Im Smoking in den Schlamm: So zündet Maybach die nächste Stufe des SUV-Wahns
Das musste ja irgendwann so kommen. Denn nachdem Bentley bereits sein dickes SUV am Start hat und Rolls-Royce kurz vor der Premiere steht, konnte Maybach nicht mehr viel länger tatenlos zusehen. Deshalb schicken die vornehme Mercedes-Schwester jetzt zur Motorshow in Peking gegen Bentayga und Cullinan die Vision Ultimate Luxury ins Rennen.
Allerdings hat Maybach für diese Schlammschlacht im Smoking anders als bei der S-Klasse nicht einfach einen GLS aufgehübscht, den großen Geländegänger innen mit mehr Luxus ausstaffiert und außen mit mehr Lametta behängt. Sondern die Schwaben zünden buchstäblich die nächste Stufe des SUV-Wahns und kreuzen bei dem 5,26 Meter langen Dickschiff auf imposanten 24-Zöllern zum ersten Mal SUV und Limousine. „Das sind schließlich die beiden erfolgreichsten Karosseriekonzepte, weltweit und erst recht hier in China“, rechtfertigt Designchef Gorden Wagener den unkonventionellen Grenzgänger, dessen Idee vor ein paar Jahren hier im Designstudio in Peking geboren wurde.

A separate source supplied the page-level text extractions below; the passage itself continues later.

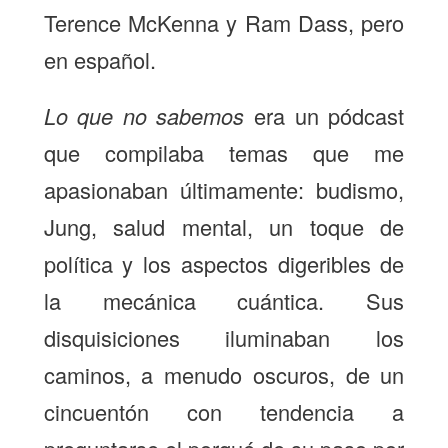
Terence McKenna y Ram Dass, pero
en español.
Lo que no sabemos
era un pódcast
que compilaba temas que me
apasionaban últimamente: budismo,
Jung, salud mental, un toque de
política y los aspectos digeribles de
la mecánica cuántica. Sus
disquisiciones iluminaban los
caminos, a menudo oscuros, de un
cincuentón con tendencia a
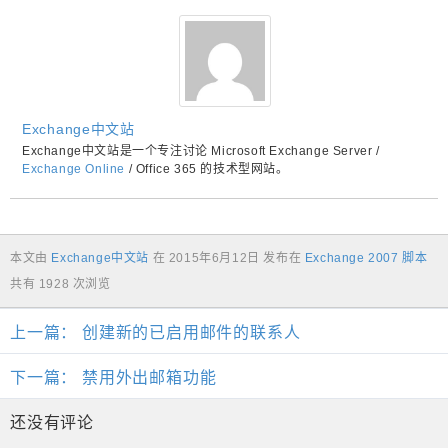
Exchange中文站
Exchange中文站是一个专注讨论 Microsoft Exchange Server /
Exchange Online
/ Office 365 的技术型网站。
本文由
Exchange中文站
在
2015年6月12日
发布在
Exchange 2007 脚本
共有 1928 次浏览
上一篇：
创建新的已启用邮件的联系人
下一篇：
禁用外出邮箱功能
还没有评论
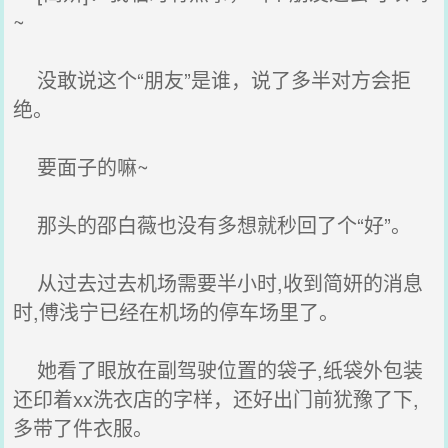
~
没敢说这个“朋友”是谁，说了多半对方会拒
绝。
要面子的嘛~
那头的邵白薇也没有多想就秒回了个“好”。
从过去过去机场需要半小时,收到简妍的消息
时,傅浅宁已经在机场的停车场里了。
她看了眼放在副驾驶位置的袋子,纸袋外包装
还印着xx洗衣店的字样，还好出门前犹豫了下,
多带了件衣服。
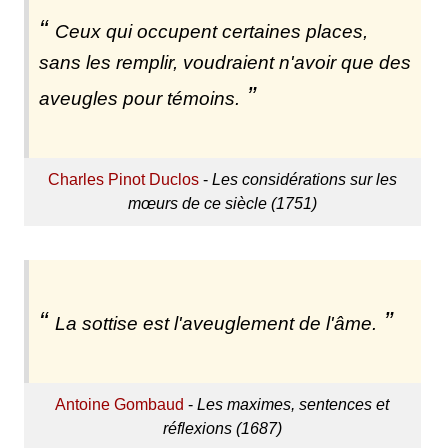
Ceux qui occupent certaines places,
sans les remplir, voudraient n'avoir que des
aveugles pour témoins.
Charles Pinot Duclos
-
Les considérations sur les
mœurs de ce siècle (1751)
La sottise est l'aveuglement de l'âme.
Antoine Gombaud
-
Les maximes, sentences et
réflexions (1687)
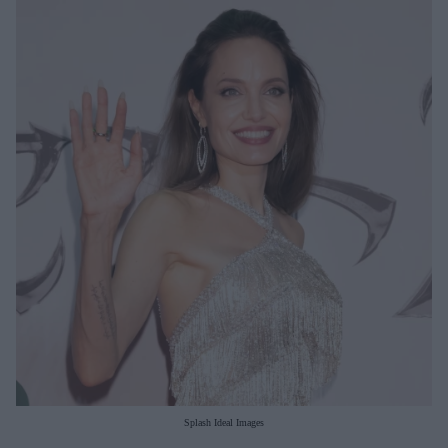
Μακιγιάζ
Beauty News
Well being
Ψυχολογία
Υγεία + Διατροφή
Σχέσεις & Σεξ
Fitness
Woman Power
Parenting
Working Girl
Real Women
Πρόσωπα
Splash Ideal Images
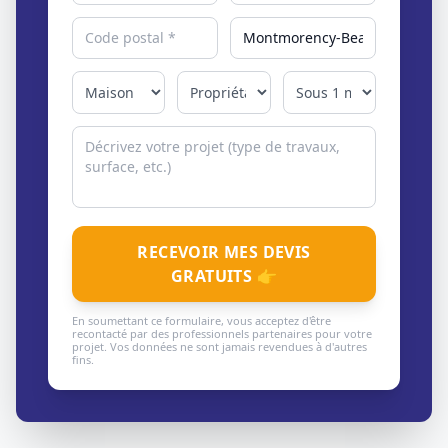
RECEVOIR MES DEVIS
GRATUITS 👉
En soumettant ce formulaire, vous acceptez d'être
recontacté par des professionnels partenaires pour votre
projet. Vos données ne sont jamais revendues à d'autres
fins.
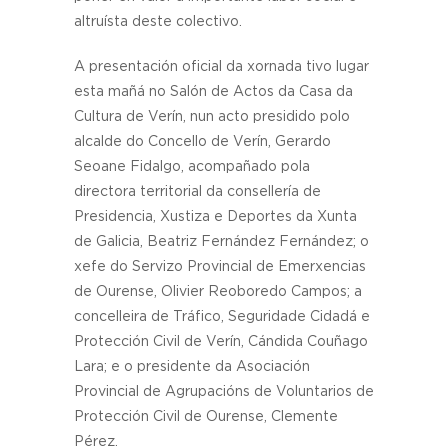
altruísta deste colectivo.
A presentación oficial da xornada tivo lugar
esta mañá no Salón de Actos da Casa da
Cultura de Verín, nun acto presidido polo
alcalde do Concello de Verín, Gerardo
Seoane Fidalgo, acompañado pola
directora territorial da consellería de
Presidencia, Xustiza e Deportes da Xunta
de Galicia, Beatriz Fernández Fernández; o
xefe do Servizo Provincial de Emerxencias
de Ourense, Olivier Reoboredo Campos; a
concelleira de Tráfico, Seguridade Cidadá e
Protección Civil de Verín, Cándida Couñago
Lara; e o presidente da Asociación
Provincial de Agrupacións de Voluntarios de
Protección Civil de Ourense, Clemente
Pérez.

Während der Maybach außen protzt, gibt es innen vor allem Prunk und Plüsch, garniert mit jeder Menge Lack und Leder – man sitzt vorne auf Sesseln mit roségoldenen Schalen, man hat hinten bessere Sessel und mehr Beinfreiheit und natürlich vor allem eine erhabenere Sitzposition als in der langen S-Klasse, genießt im nahezu schalterlosen Kino-Cockpit eine Luxusversion der neuen Mercedes User Experience MBUX und wo man die Studie anfasst, spürt man edelste Materialen. Und weil das Konzept schließlich aus dem Studio in Peking stammt, gibt es überall dezente Hinweise auf die asiatische Kultur – vom Teerservice auf einem Ebenholztablet in der Mittelkonsole des Fond bis zum Bambus-Bäumchen, das zwischen den Hinterbänklern sprießt. Und wen der von Meisterhand in einer stundenlangen Prozedur aufgetragene Lack mit seinem feuerroten Ton nicht an die Landesfahne erinnert, der hat in Erdkunde nicht aufgepasst und ist noch nie mit offenen Augen durch Peking oder Shanghai gelaufen.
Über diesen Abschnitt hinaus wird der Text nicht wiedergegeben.